Grundlage für den Zuzug war das am 29. Oktober 1685 von Friedrich Wilhelm erlassene "Edikt von Potsdam", das den aus Frankreich vertriebenen Hugenotten Arbeit und Vergünstigungen gewährte. In dem Dokument sicherte der Große Kurfürst den Franzosen "eine sichere und freye retraite" (Zuzug, Eintritt) sowie Freundschaft und Zuwendung. Der Landesherr nahm sie mit offenen Armen auf und stellte ihnen Hilfe bei der Begründung einer neuen Existenz in Aussicht. Die Hugenotten lebten und arbeiteten in eigenen Vierteln, hatten eigene Kirchen, Schulen sowie karitative Einrichtungen, und selbstverständlich verständigten sie sich untereinander in der Muttersprache. Eine "Vermischung" mit den Einheimischen fand zumindest in den ersten hundert Jahren kaum statt, denn Hochzeiten mit Deutschen waren nicht erwünscht. In Potsdam besaßen die eingewanderten Franzosen eine eigene, zunächst recht bescheidene Kirche, die Friedrich II., der Große, am Bassinplatz durch einen Rundbau nach Plänen von Georg Wenzeslaus von Knobelsdorff ersetzen ließ.
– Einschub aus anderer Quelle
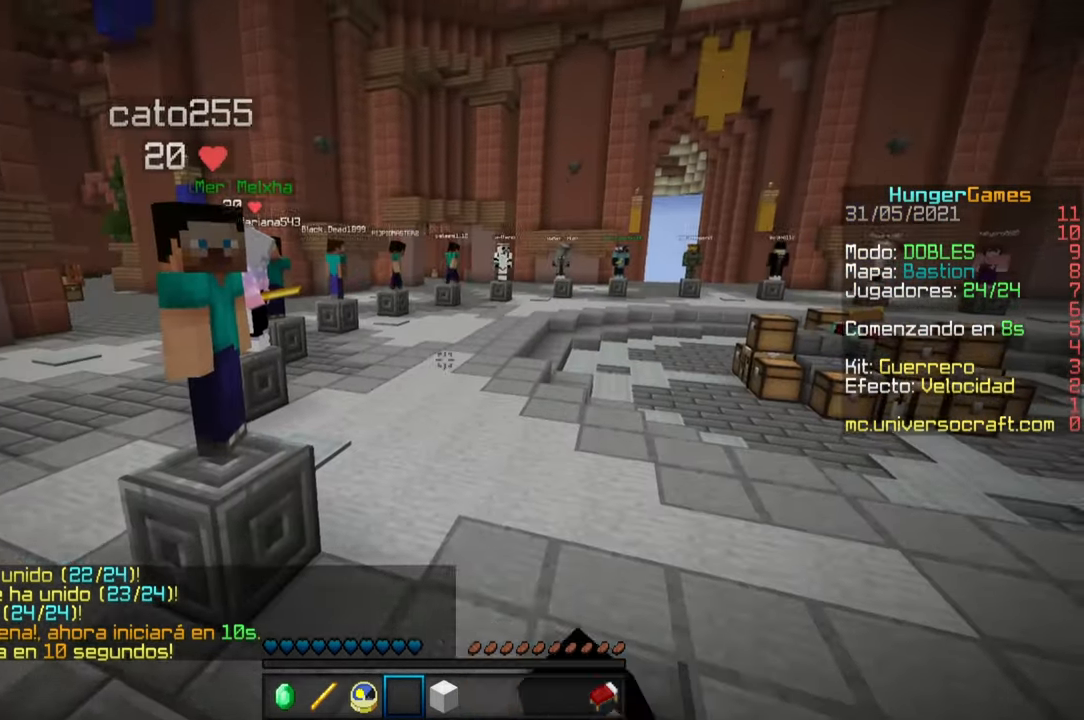
{"keys": ["s"], "mouse": [], "events": [[50, "a", "up"], [50, "d", "down"], [150, "mouse_left", "up"], [166, "mouse_left", "down"], [250, "s", "down"], [350, "mouse_left", "up"], [433, "d", "up"]]}
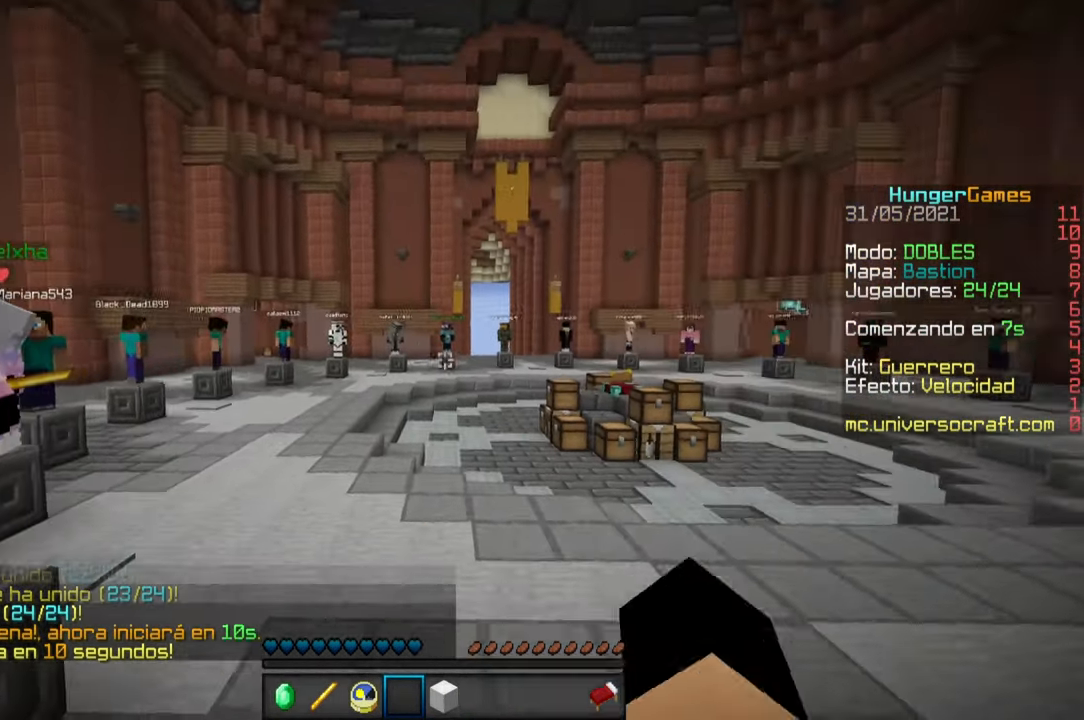
{"keys": ["s"], "mouse": ["left"], "events": [[83, "mouse_left", "down"]]}
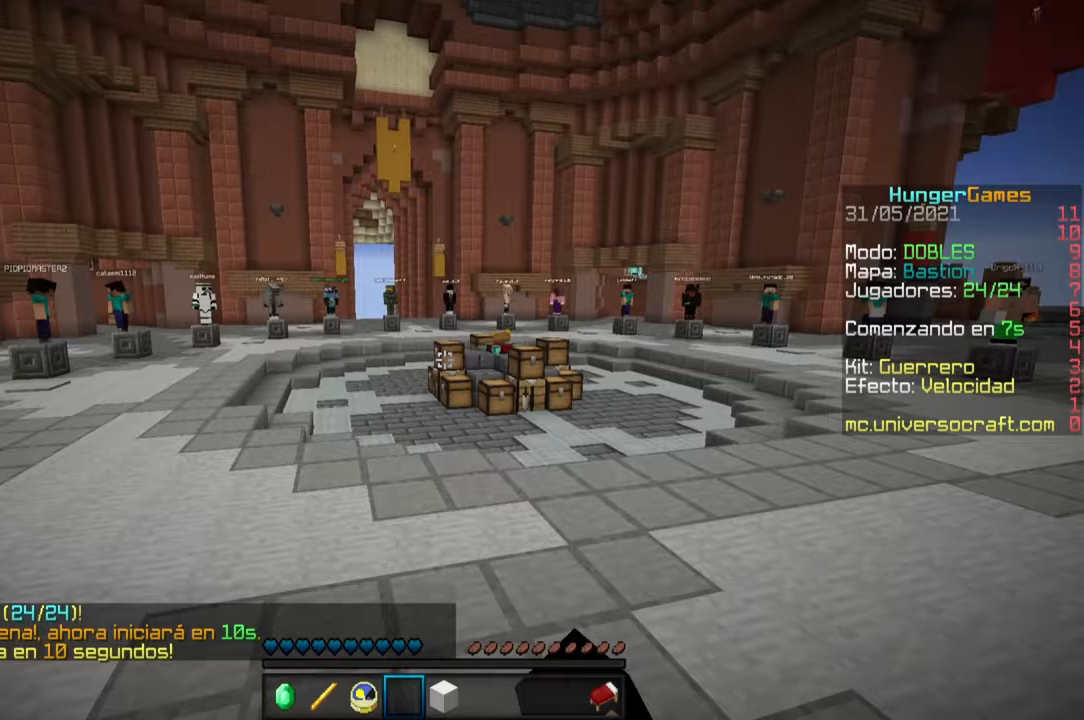
{"keys": ["a", "s"], "mouse": [], "events": [[117, "a", "down"], [183, "mouse_left", "up"]]}
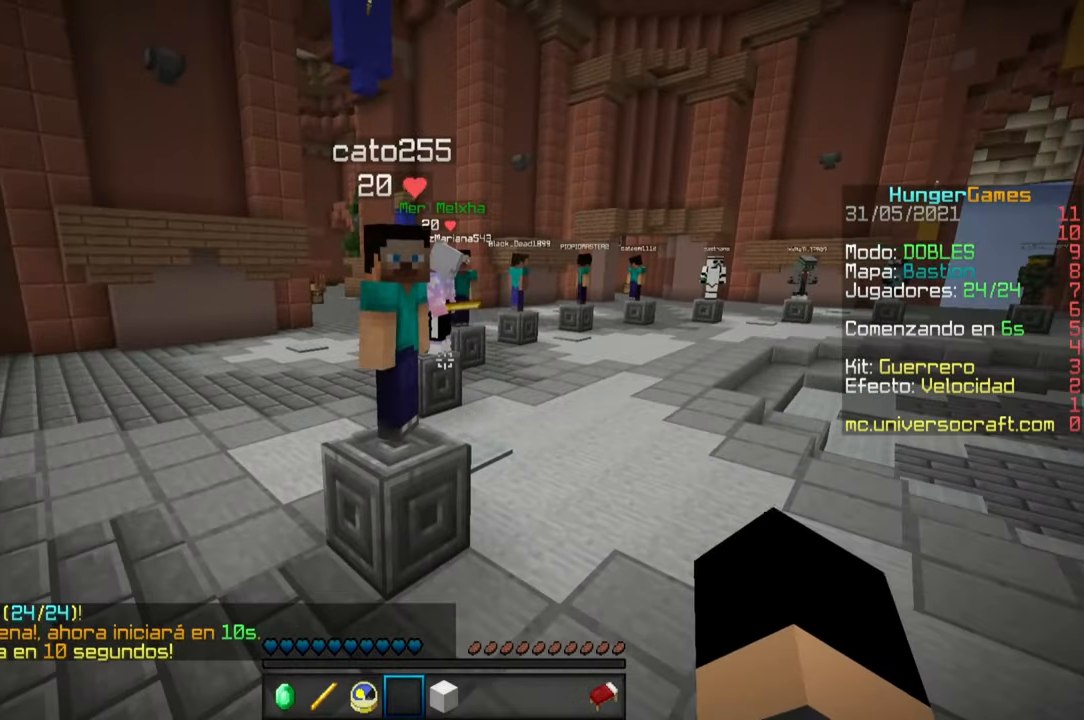
{"keys": [], "mouse": [], "events": [[150, "a", "up"], [167, "s", "up"]]}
Jeder fünfte Berliner war Franzose

Die Residenzstädte Berlin und Potsdam waren die wichtigsten Ziele der Refugiés, die auch zum Teil recht beträchtliche Kapitalien und viel technisches und künstlerisches Know-how ins Land brachten. Um 1700 machte die französische Kolonie in Berlin etwa ein Fünftel der Einwohnerschaft aus. Vor allem der Hof als wichtigster Auftraggeber zog die Hugenotten an. Ein französischer Diplomat berichtete, er habe die Stadt "angefüllt mit Franzosen" gefunden. "Sie flüchteten in Massen hierher, angezogen von der günstigen Aufnahme, die der Kurfürst den ersten bereitet hatte. Jeden Tag sah man hier Kaufleute, Handwerker und Edelleute in Mengen eintreffen."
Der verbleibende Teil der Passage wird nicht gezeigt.